The Story Of Pizza

Pizza is a staple food, so basic in goes back to Neolithic era, long before the Latin word showed up, even longer before the Italian coined it as their own. The idea of flat bread topped with “stuff” to make it taste nicer is exactly as old as it sounds, it predates the oven and is prolific through the fertile crescent and into Europe and northern Africa.

Where Pizza started and how it got to modern times?

In the 6th century its recorded that Persian soldiers made a version of pizza, using dates and cheese, on their shields when they were out on quests, as well as it is a common food among the nomadic tribes of the middle east where it was first baked on an inverted metal pan called “saj” and later in a built clay oven called “taboon”, it is unclear when the food traveled to what is now the Italian regions, but the first use of the word “pizza” is recorded in Latin in the 10th century under the Byzantine empire, probably as sister-word for the Greek “pitta”, meaning flat bread” which is still in use today.

What we consider today as pizza was made, as the story goes, for queen Margherita, by a napolitana pizzaiolo in 1889, he offered her three variations of the meal, and her favorite had the Italian colors on it; red as the tomato sauce, white is the mozzarella and green was the basil. From that point onwards pizza was a thing, so much of a thing that it is now a registered UNESCO preparation ordeal.

The Beauty of Italian cuisine through pizza

This food, this basic ingredient, and their variations, symbolize something very basic in the Italian cuisine, its ability to be simple, by only using a few ingredients, yet complex because those ingredients are well prepared and take time and process to mature. It was the French who created modern cooking, building brigades and putting order into the chaos that was early cooking, but it was the Italian way that conquered modern cooking, by paying attention to the ingredients long before they are to be used. By taking the complexity that time gives to produce and combining it simply and elegantly. We can look at the margherita pizza to understand.

The dough- thought of in advanced, prepared in a specific way and given a day to mature and develop flavour, this blank canvas is what the painting would be drawn on, and like a canvas, it needs to be done in a certain way, certain thread count, certain fold and elasticity, it is the texture on which everything rests.

The sauce- picked older tomatoes, those that are sweeter and about to spoil, are cooked to maximize their flavour, than reduced to allow them to intensify, bottled up and set to rest for a future that awaits.

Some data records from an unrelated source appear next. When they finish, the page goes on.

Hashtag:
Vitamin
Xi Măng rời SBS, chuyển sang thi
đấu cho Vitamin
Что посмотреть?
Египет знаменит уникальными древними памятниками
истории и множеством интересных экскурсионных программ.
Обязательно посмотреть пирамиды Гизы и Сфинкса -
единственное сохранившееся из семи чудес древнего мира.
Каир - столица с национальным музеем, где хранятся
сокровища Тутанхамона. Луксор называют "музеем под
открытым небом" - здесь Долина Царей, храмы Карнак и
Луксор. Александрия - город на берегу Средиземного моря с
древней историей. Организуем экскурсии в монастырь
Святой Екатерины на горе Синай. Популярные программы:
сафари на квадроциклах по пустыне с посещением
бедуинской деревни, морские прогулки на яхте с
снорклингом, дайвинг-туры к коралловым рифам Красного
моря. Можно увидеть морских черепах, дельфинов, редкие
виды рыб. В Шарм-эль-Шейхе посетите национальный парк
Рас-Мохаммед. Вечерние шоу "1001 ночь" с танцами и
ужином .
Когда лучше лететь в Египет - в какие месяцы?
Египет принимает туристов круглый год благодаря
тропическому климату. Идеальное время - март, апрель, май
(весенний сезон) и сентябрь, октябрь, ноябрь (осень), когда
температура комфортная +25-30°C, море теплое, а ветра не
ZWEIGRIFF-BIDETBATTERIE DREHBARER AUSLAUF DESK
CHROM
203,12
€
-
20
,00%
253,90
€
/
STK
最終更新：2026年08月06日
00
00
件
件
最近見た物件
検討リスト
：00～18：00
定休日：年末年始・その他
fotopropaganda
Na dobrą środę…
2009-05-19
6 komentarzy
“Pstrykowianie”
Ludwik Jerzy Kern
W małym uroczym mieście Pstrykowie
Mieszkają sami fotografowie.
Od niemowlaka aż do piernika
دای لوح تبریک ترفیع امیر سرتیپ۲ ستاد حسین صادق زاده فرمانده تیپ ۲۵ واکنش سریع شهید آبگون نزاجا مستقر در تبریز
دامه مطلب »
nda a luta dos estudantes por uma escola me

Mozzarella- if it is fresca or buffalo, the mozzarella gives the contrast to the dough, if the dough is crispy than the cheese is soft and melty. It will take a few days to make it, from curding the milk to resting and shaping it.

Basil- just from the garden, put on top, without being too smart with pesto and other variation, the basil binds everything, it is the freshness to the maturity of the other ingredients, it is the sweetness to the acidity of the sauce, it is color and fragrant, so small, yet so much of it is there.

And that is pizza, it takes a week to prepare, but only 2-3 minutes to cook for your guests. The contrast of textures between the crust of the dough and the stringiness of the cheese, the contrast of flavors between the sour of the sauce and the sweetness of basil. The contrast of long preparation of ingredients and the instant moment it takes to actually make a pizza. It is Italian cuisine at its simplest form, the play on timely and rapid, the balancing of textures and flavours using just a few, well thought, ingredients.

We try and bring that forward, in modern Australia a pizza took a different turn, as it kept evolving further into more complex and regional way, but I believe that as long as it could be remembered where it came from, the concept of what made it so popular would live on.